Kemarin, Sabtu 19 Oktober 2013 saya hadir di suatu event sosial bertemakan "Sehari Bersama Anak Difabel/Autis". Tidak ada yang salah dengan event ini, malah sebaliknya, ini event yang baik untuk dilaksanakan. Yang jadi masalah adalah pada diri saya. Beberapa anak autis usia dibawah 10 tahun hadir dalam acara tersebut. Sampai disini belum apa belum tertebak dimana letak permasalahannya ?
Well saya beritahu, saya bukan tipikal orang yang bisa luwes menghadapi anak-anak. Saya kaku, tidak terlalu menyukai anak-anak dan parahnya saya adalah bagian dari panitia yang menyelenggarakan acara tersebut. Perfect sudah, saya bingung apa yang harus saya perbuat.
Saya menyadari kalau saya bukanlah sosok protagonis, mungkin, kecuali orang beranggapan lain. Lebih tepatnya mungkin condong kearah sosok yang antagonis, tapi bukan dalam artian yang negatif. Kemarin dengan amat sangat jujur, 10.000% saya telah berusaha semaksimal mungkin mengeluarkan 'sementara' rasa tidak suka saya terhadap anak-anak dan mencoba tersenyum lebarrrr menyambut mereka. Saya cukup berhasil, setidaknya saya bisa bermain dengan mereka dan tidak menyebabkan seorang anakpun cidera (gara-gara saya).
Sebelumnya saya juga sudah pernah membahas mengenai hal ini. Rasa tidak suka saya terhadap sosok anak kecil. Rasa tidak suka yang cenderung mengarah kepada rasa takut. Hal ini terjadi mungkin lebih banyak karena didalam memory yang terekam oleh otak saya, bahwa menjadi anak-anak itu menyebalkan dan menyeramkan.

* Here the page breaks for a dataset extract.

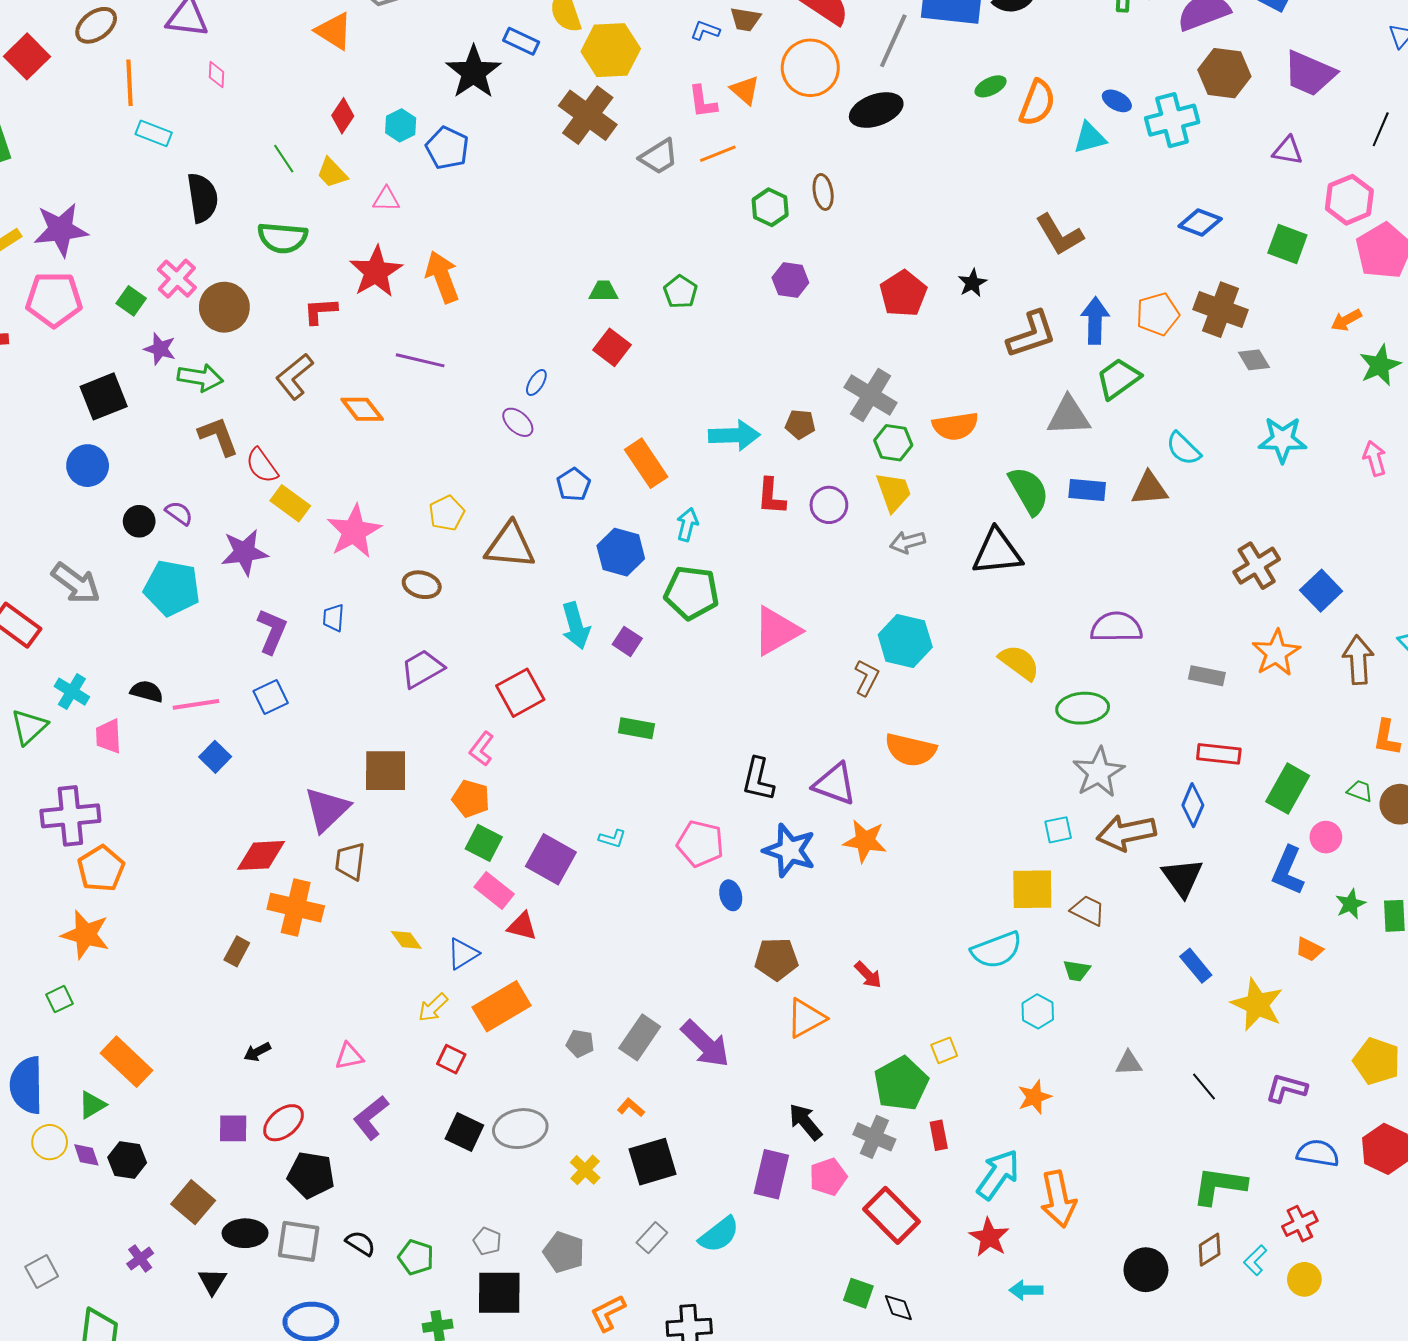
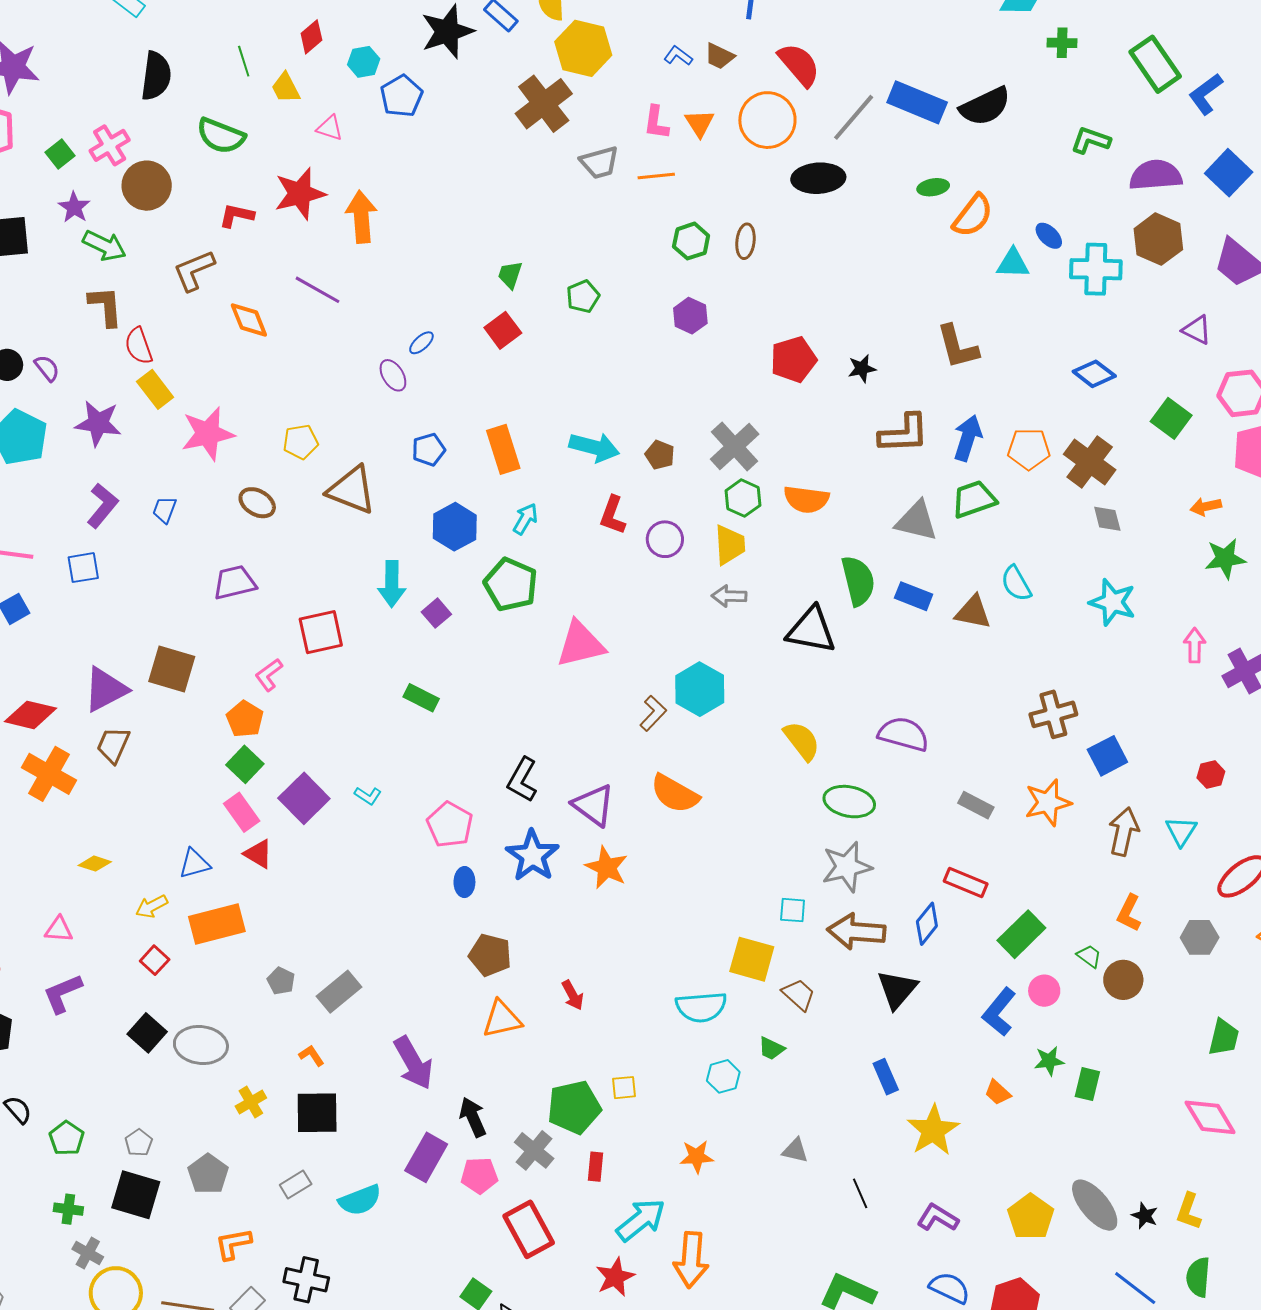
green trapezoid: (603, 291) -> (510, 275), turned -88
yellow diamond: (406, 940) -> (95, 864), moved, turned -52
purple arrow: (705, 1044) -> (413, 1063), moved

Intinya hampir sebagian besar ingatan yang saya rekam saat masih kanak-kanak adalah ingatan yang katakanlah "sangat tidak layak untuk diingat" dan berbekas sampai sekarang. Ketika saya dihadapkan dengan sosok anak kecil, seakan memory-memory itu muncul kembali. Menyedihkan bukan ? Seakarang, terserah anda mau tertawa, menggangap saya lebay mungkin, atau menganggap saya terlalu melow drama. That's up to you, tapi itu yang menjadikan 'anak kecil' adalah sumber permasalahan bagi saya pribadi.